**Mise en pratique:**
- a) Pour chacun des énoncés suivants, indiquez par oui ou par non s'il concorde avec le texte sur les propos du directeur de prison, et citez à l'identique les mots du texte qui permettent de trancher. (i) Le directeur de prison affirme que c'est aux prisonnières de ne pas résister. (ii) La nouvelle vague de dénonciations a été provoquée par des révélations visant un homme politique. (iii) Le directeur de prison déclare que ses gardiens sont responsables de ces abus.
- b) Écrivez la suite du texte sur les propos du directeur de prison, en partant de sa dernière phrase.

**Passage du texte:**
/---

Une phrase en particulier m’interpelle. C’est la réponse d’un directeur de prison turc concernant les abus sexuels infligés aux prisonnières par les gardiens: “Nos gardiens sont des hommes,” dit-il, “nous ne sommes pas en charge de cela.” Et il ajoute que c’est aux prisonnières “de ne pas résister.”
La phrase m’interpelle d’autant que nous sommes en plein dans une nouvelle déferlante de “jamais plus de ça!”, provoquée cette fois par les révélations d’abus sexuels commis par un producteur de cinéma. À nouveau, les femmes sont invitées à dénoncer les abus dont elles ont été victimes… comme si beaucoup d’entre elles ne l’avaient pas déjà fait un nombre incalculable de fois.
Outre les abus eux-mêmes, plusieurs choses me dérangent dans ce scénario. La première se trouve dans la phrase du directeur de prison. Si j’étais un homme, je trouverais son affirmation insultante et dégradante puisqu’il pose comme axiome que “les hommes ” en tant que catégorie complète d’êtres humains, sont incapables de contrôler leur pulsions sexuelles et que les femmes devraient tenir compte de cette évidence. Sinon, c’est tant pis pour elles.

\---

**Données fournies:**
/---

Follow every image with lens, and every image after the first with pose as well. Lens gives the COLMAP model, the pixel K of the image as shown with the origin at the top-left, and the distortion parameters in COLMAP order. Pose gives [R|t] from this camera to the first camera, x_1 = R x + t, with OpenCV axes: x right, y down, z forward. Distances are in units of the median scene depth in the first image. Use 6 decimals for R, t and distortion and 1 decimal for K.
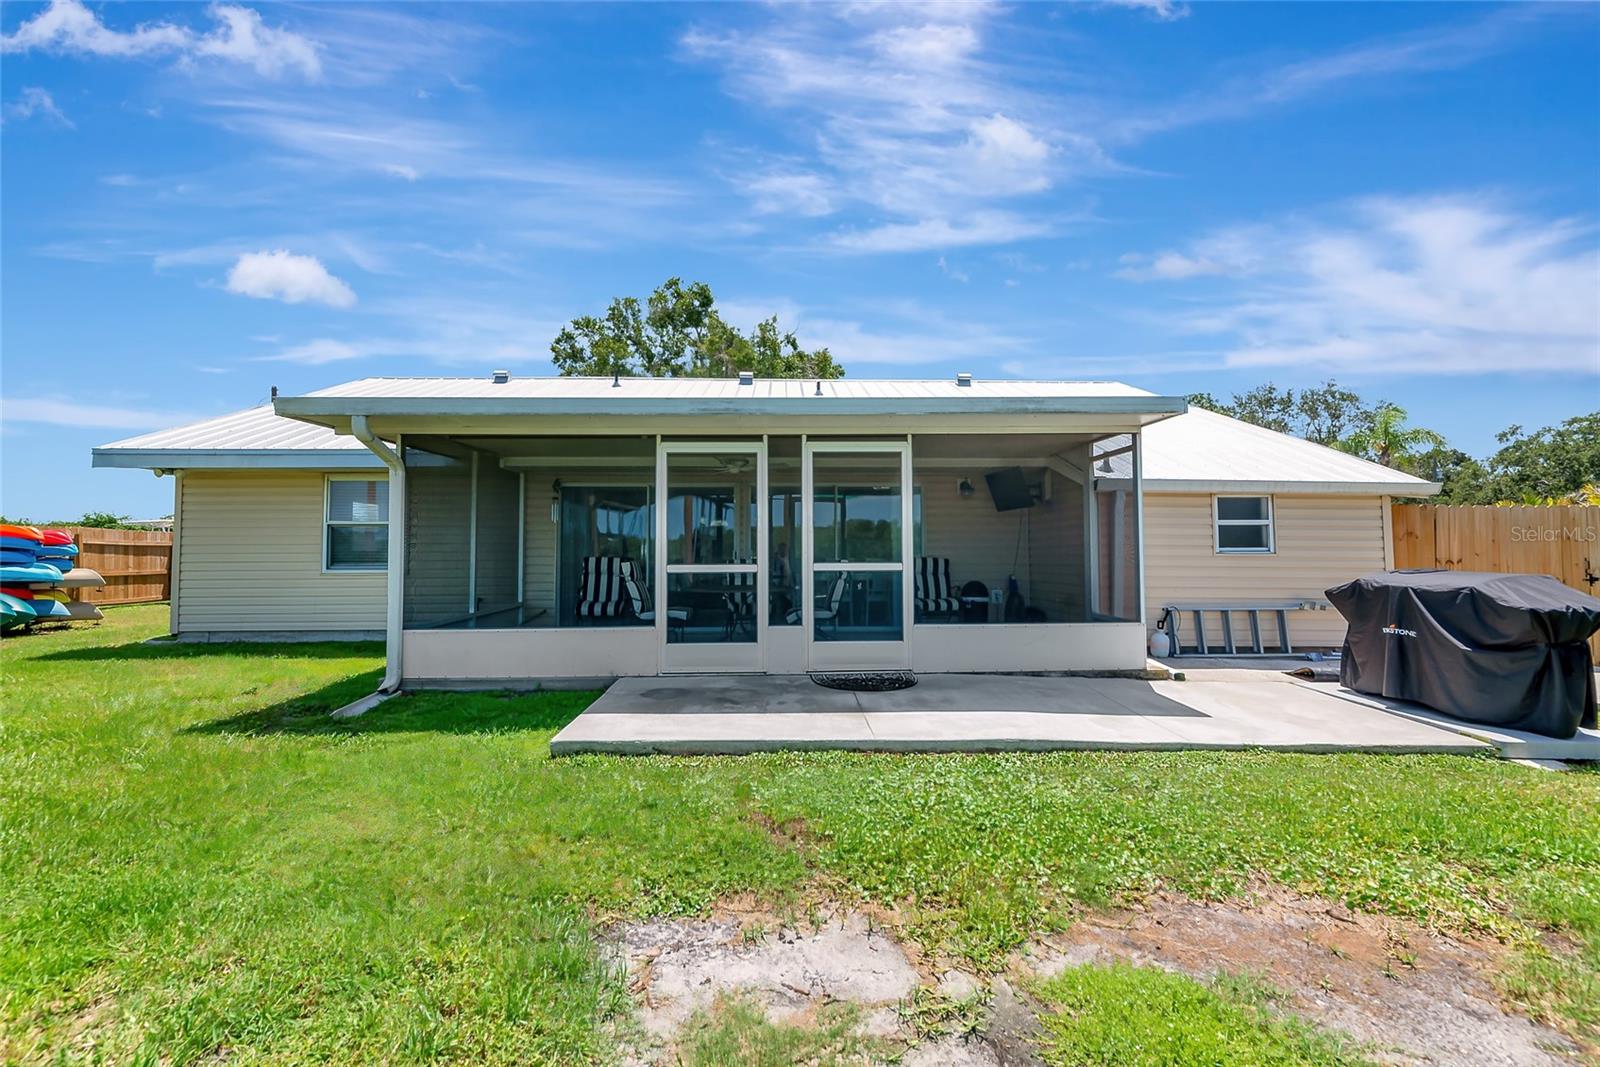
lens RADIAL K [[705.6, 0, 800.0], [0, 705.6, 533.5], [0, 0, 1]] dist [-0.000988, -0.000200]
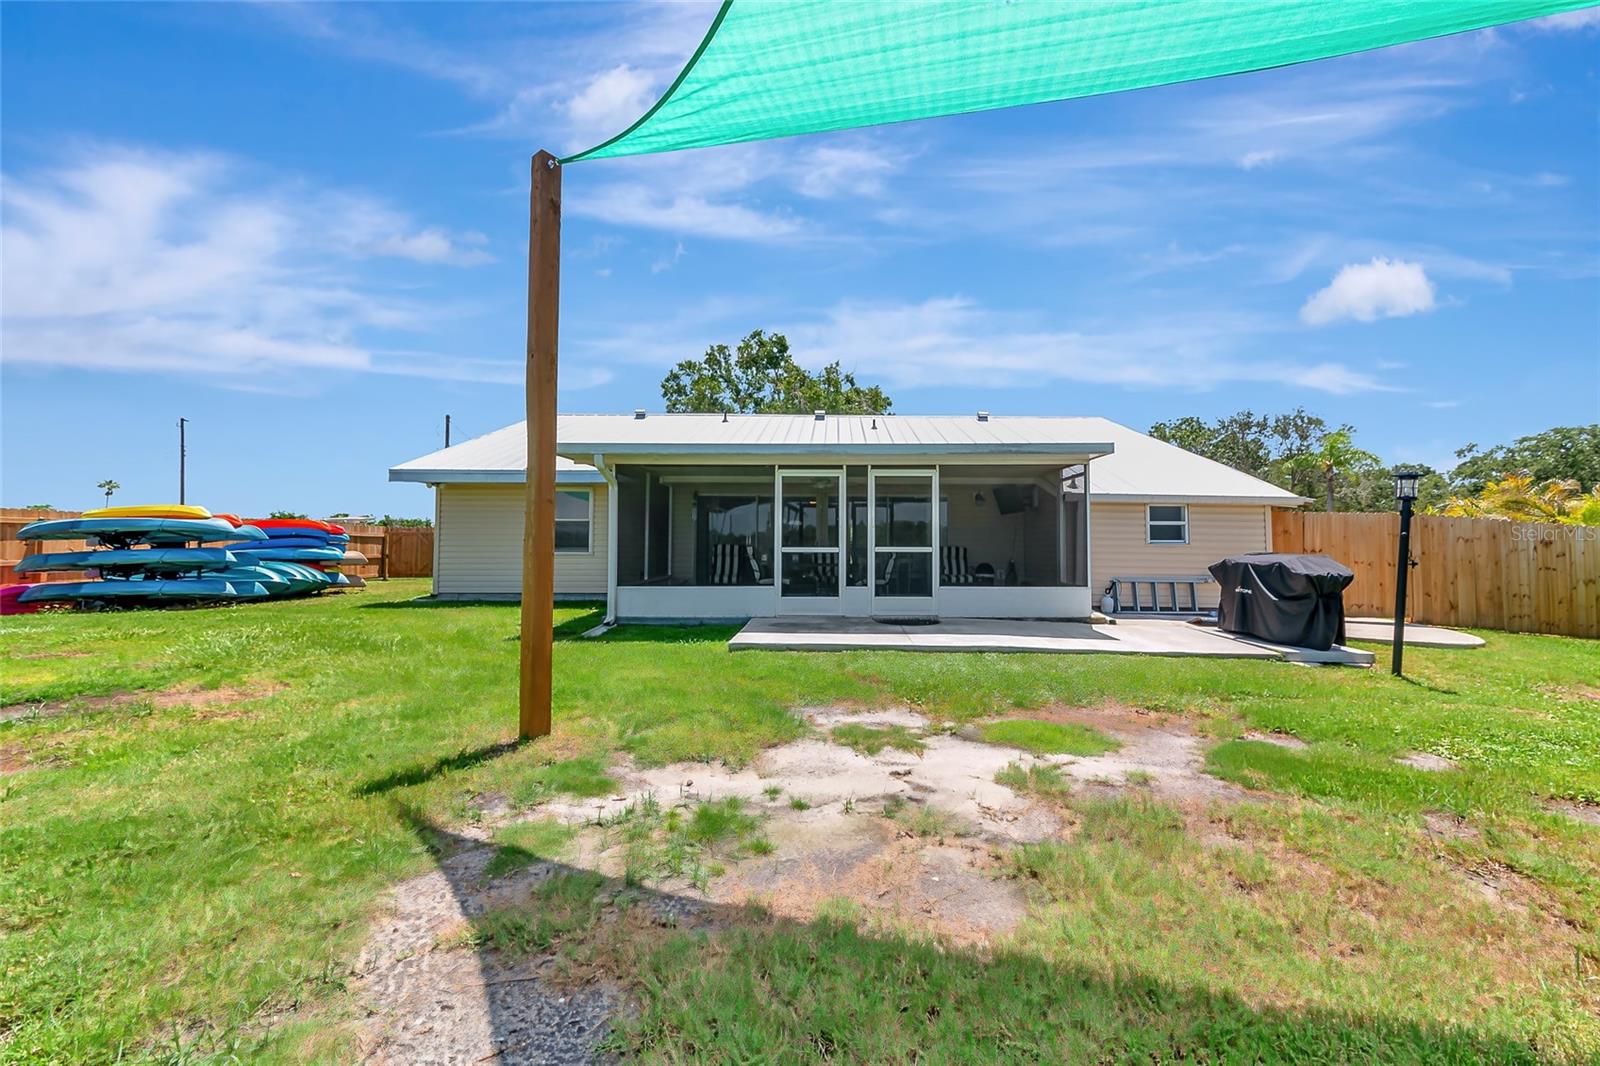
lens RADIAL K [[675.0, 0, 800.0], [0, 675.0, 533.0], [0, 0, 1]] dist [0.001307, 0.000059]
pose [[0.997899, 0.007636, -0.064342, -0.045596], [-0.007825, 0.999966, -0.002681, 0.014727], [0.064319, 0.003179, 0.997924, -0.455281]]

\---

**Liste des réponses:**
- a)
(i) Oui : « Et il ajoute que c’est aux prisonnières “de ne pas résister.” »
(ii) Non : « provoquée cette fois par les révélations d’abus sexuels commis par un producteur de cinéma »
(iii) Non : « “Nos gardiens sont des hommes,” dit-il, “nous ne sommes pas en charge de cela.” »

- b)
La seconde, c’est l’occultation quasi systématique du fait que le viol et toutes les formes possibles de harcèlement sexuel sont d’abord et avant tout une manifestation du pouvoir de l’un sur l’Autre – un “privilège” parmi d’autres revenant de droit au “plus fort”…qu’on nous décrit pourtant comme étant “trop faible” pour se contrôler. Comme si le fait que des abus de même type sont commis sur des hommes en position d’infériorité ne faisaient pas la démonstration que le pouvoir est l’élément décisif en cause. Mais au royaume de l’occultation, la mise des pendules à l’heure n’est pas pour aujourd’hui.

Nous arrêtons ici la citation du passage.